I have endured much in my life. Truly I have lived a life of been there done that. I have done so many things in my life and gone so many places different places. I have met people that thrilled me, shocked me, disgusted me, and some that have provided so much inspiration.
There has been so much fun in my life that it almost seems unfair to the rest of the world. Conversations with Senators, celebrities, mothers, fathers, and children of all ages has given me an enormous amount of happiness and knowledge.
I am still an overly private person, I don't share everything about my life (other than the ramblings of my mind), I hate talking on the phone, and I dislike crowds. The thoughts of meeting new people can often make me physically ill, but meeting someone I have known years can also deliver anxiety.
Past all the incredible people I have had the pleasure of meeting and talking to is the most important thing for this stage in my life. That is me, it took me many years to like the person I am, and now I do.
Most of the world doesn't understand what that is like. But I grew up thinking I was not worthy of anything. There were some in my life that brought out those feelings more than others, which only made it worse.
I am asked so many times in my life why I tell anyone that I am bipolar. It amuses me that anyone would ask because we have reached the point where it feels as if ALL doctors are using the diagnosis as a go-to.

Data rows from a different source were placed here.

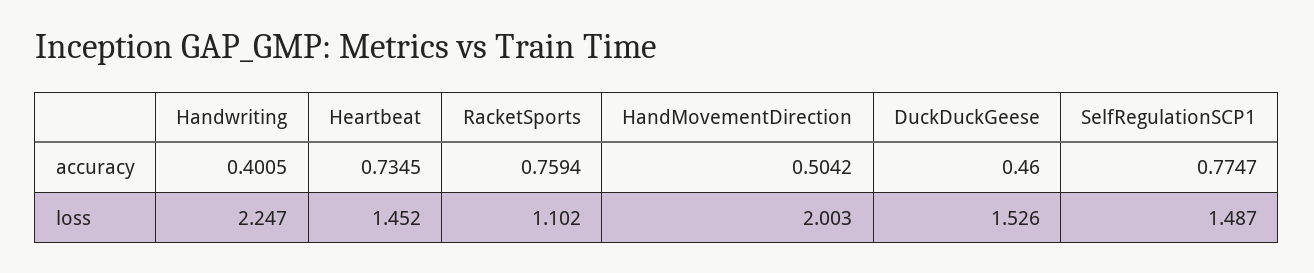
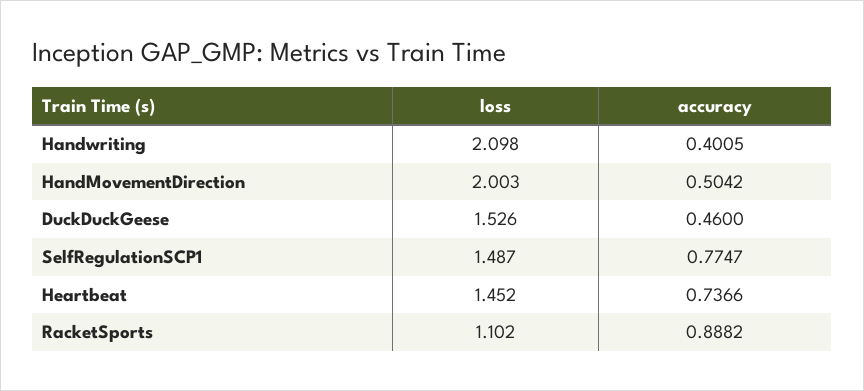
  {
    "Handwriting": {
      "accuracy": 0.4005,
-     "loss": 2.247
+     "loss": 2.098
    },
    "Heartbeat": {
-     "accuracy": 0.7345,
+     "accuracy": 0.7366,
      "loss": 1.452
    },
    "RacketSports": {
-     "accuracy": 0.7594,
+     "accuracy": 0.8882,
      "loss": 1.102
    },
    "HandMovementDirection": {
      "accuracy": 0.5042,
      "loss": 2.003
    },
    "DuckDuckGeese": {
      "accuracy": 0.46,
      "loss": 1.526
    },
    "SelfRegulationSCP1": {
      "accuracy": 0.7747,
      "loss": 1.487
    }
  }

Bipolar disorder seems to have reached a point where if anyone has a problem or gets upset then they must be bipolar. If you hear a celebrity or anyone getting out of control well that person must be bipolar.
I am not ashamed of being bipolar, but it gets to me that every time I hear a news program of an individual who did something, the first thing people say is "they are bipolar."
To those who ask me why I don't hide my bipolar disorder I laugh because ironically it seems everyone has the disorder. Underneath the laughter, I am annoyed that the world has turned this serious problem into almost a joke.
Bipolar disorder is not a joke. And it is not always the problem when people go wrong! Bipolar disorder is no more to blame than guns blamed for the individual who kills. It is the person who does the deed.
There is no shame in me for having a problem that is as much a part of me as breathing. I was diagnosed in 1967 long before the rest of the world decided this was the illness to have. My diagnosis was back in a time when the public knew nothing about this.
I was diagnosed back when the world wanted to hide it and be ashamed. But it is nothing to hide. It is just who I am.
Sure there are days when I can barely even stand to be around me, and I know the rest of the world doesn't want to be around me either. So those days I retreat to my inner sanctum and work on keeping a hold of sanity.
The years I hid this illness were awful. It is terrible to hide who you are to the world. It felt as if I was wearing a mask, days it was a clown mask, days it was a happy face, and days it felt more like I was the ghost in the room.
No, I am not the clown that is wondering around the neighborhood. No, I am not wielding a machete and knocking on doors. Even though there have been moments in my life when I felt as if I was the roaming crazy clown, I am still here.
Today I am a woman who laughs, cries, yells, curls in silence, and lives the best life I can. There are those who are still so ignorant to the illness that they wish I would hide it because they still believe this is just in my head.
I can not hide this, I will not hide this, and I will no longer be ashamed of who Terry is. For those who tell the world I am 'dead,' I will shed tears for the loss of you in my life but I can't or won't change who I am.